Chart analysis data:
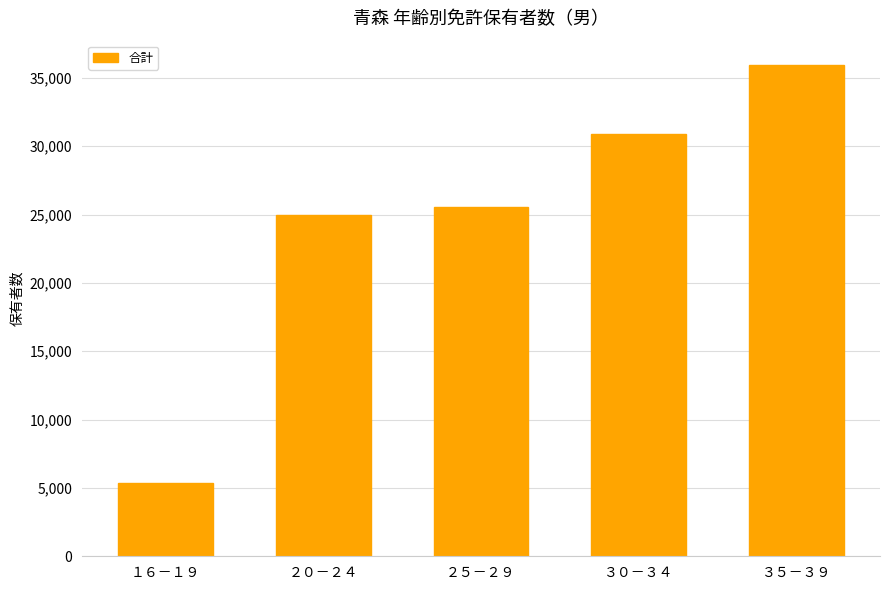

How many categories are shown in the chart?

5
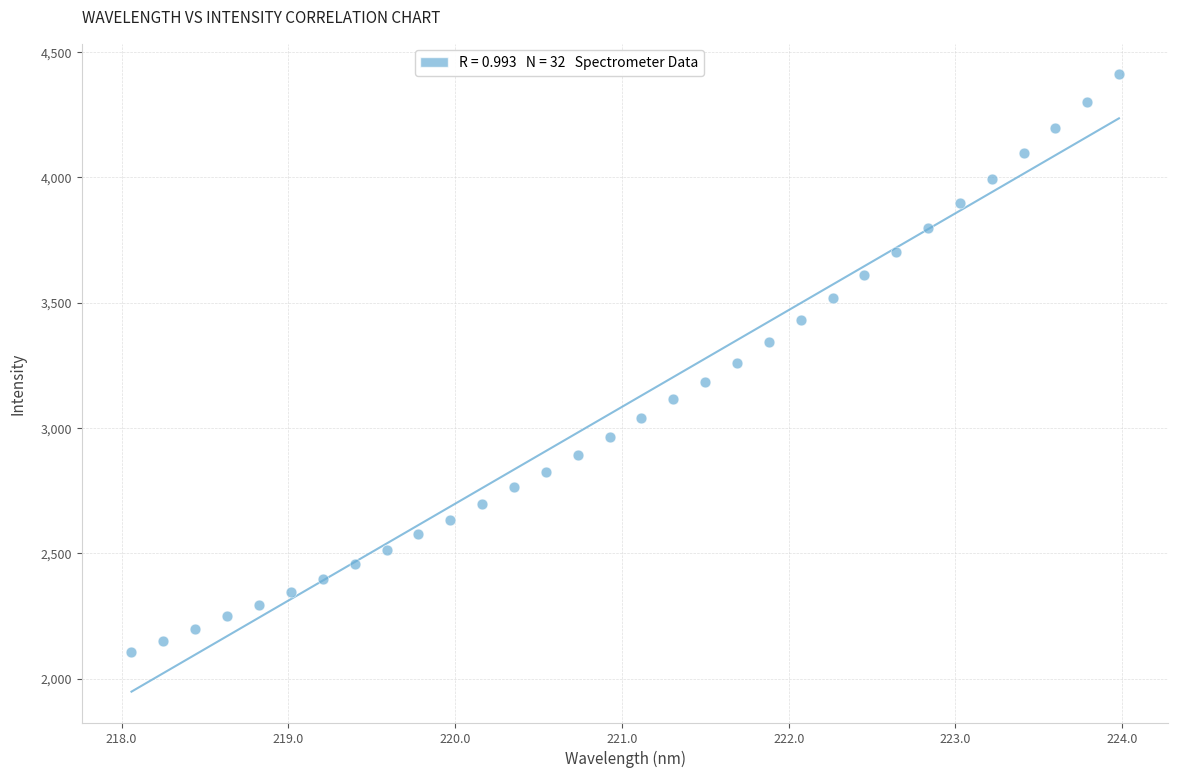

What is the range of X values (max minus min)?

5.9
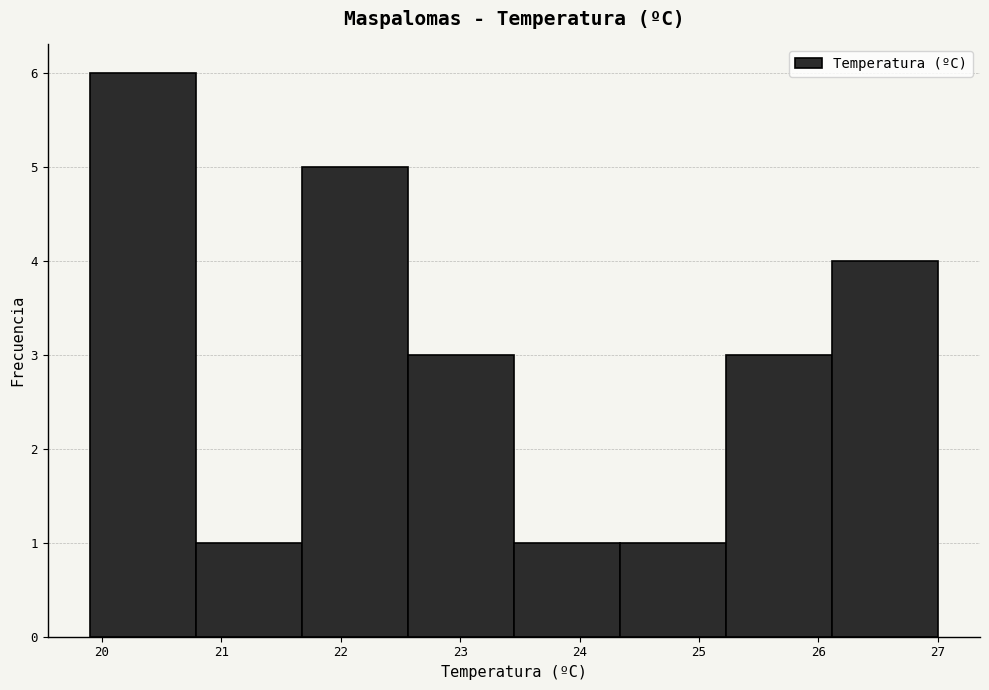

Reading left to right, transcribe this chart: for each bar, give the range it covers on the x-axis and its height. Neither the bar edges nor the heights are printed on the chart, so give them approximately, as read against the axes.

19.9 to 20.8: 6
20.8 to 21.7: 1
21.7 to 22.6: 5
22.6 to 23.5: 3
23.5 to 24.3: 1
24.3 to 25.2: 1
25.2 to 26.1: 3
26.1 to 27.0: 4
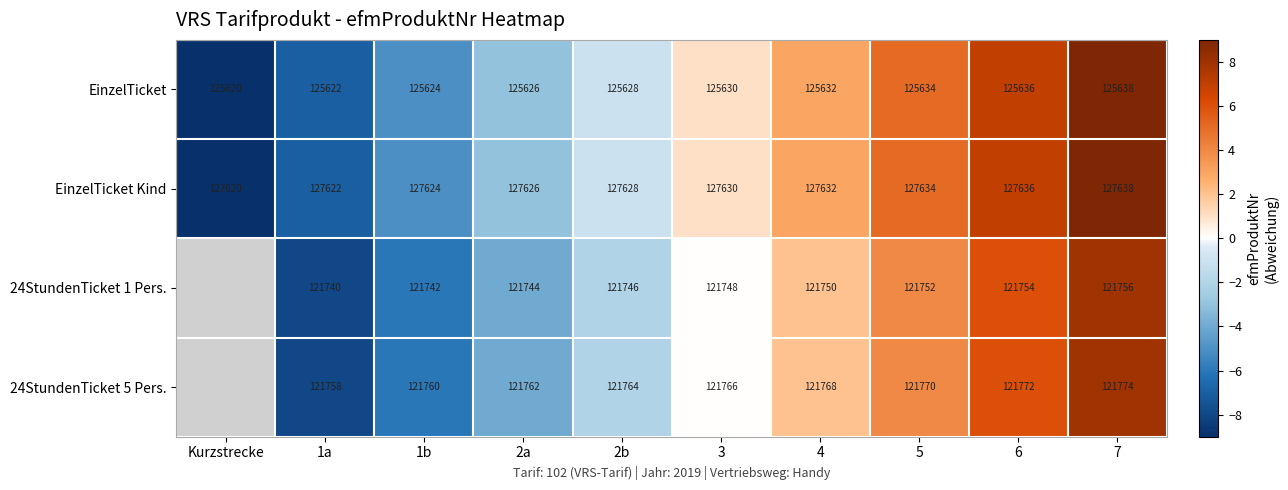

What is the difference between the highest and lowest values at 2a?

5882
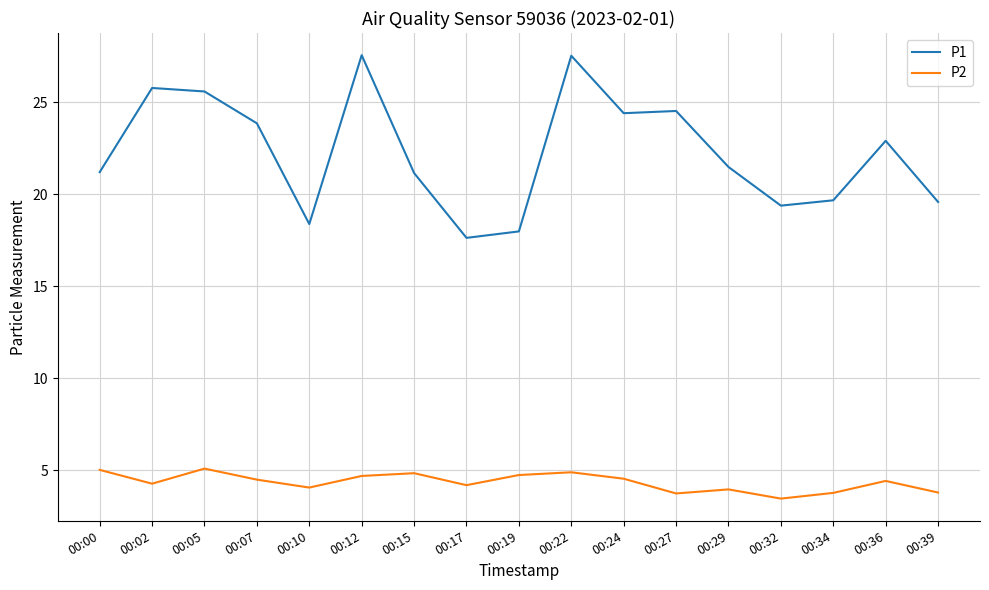

Which series has the largest total across all categories?

P1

→ WORK ITEM: Reproduce every one of the records above word for word, leaving the pictures out.

→ SOLUTION TO THIS TASK:
How many categories are shown in the chart?

5

What is the range of X values (max minus min)?

5.9

Reading left to right, transcribe this chart: for each bar, give the range it covers on the x-axis and its height. Neither the bar edges nor the heights are printed on the chart, so give them approximately, as read against the axes.

19.9 to 20.8: 6
20.8 to 21.7: 1
21.7 to 22.6: 5
22.6 to 23.5: 3
23.5 to 24.3: 1
24.3 to 25.2: 1
25.2 to 26.1: 3
26.1 to 27.0: 4

What is the difference between the highest and lowest values at 2a?

5882

Which series has the largest total across all categories?

P1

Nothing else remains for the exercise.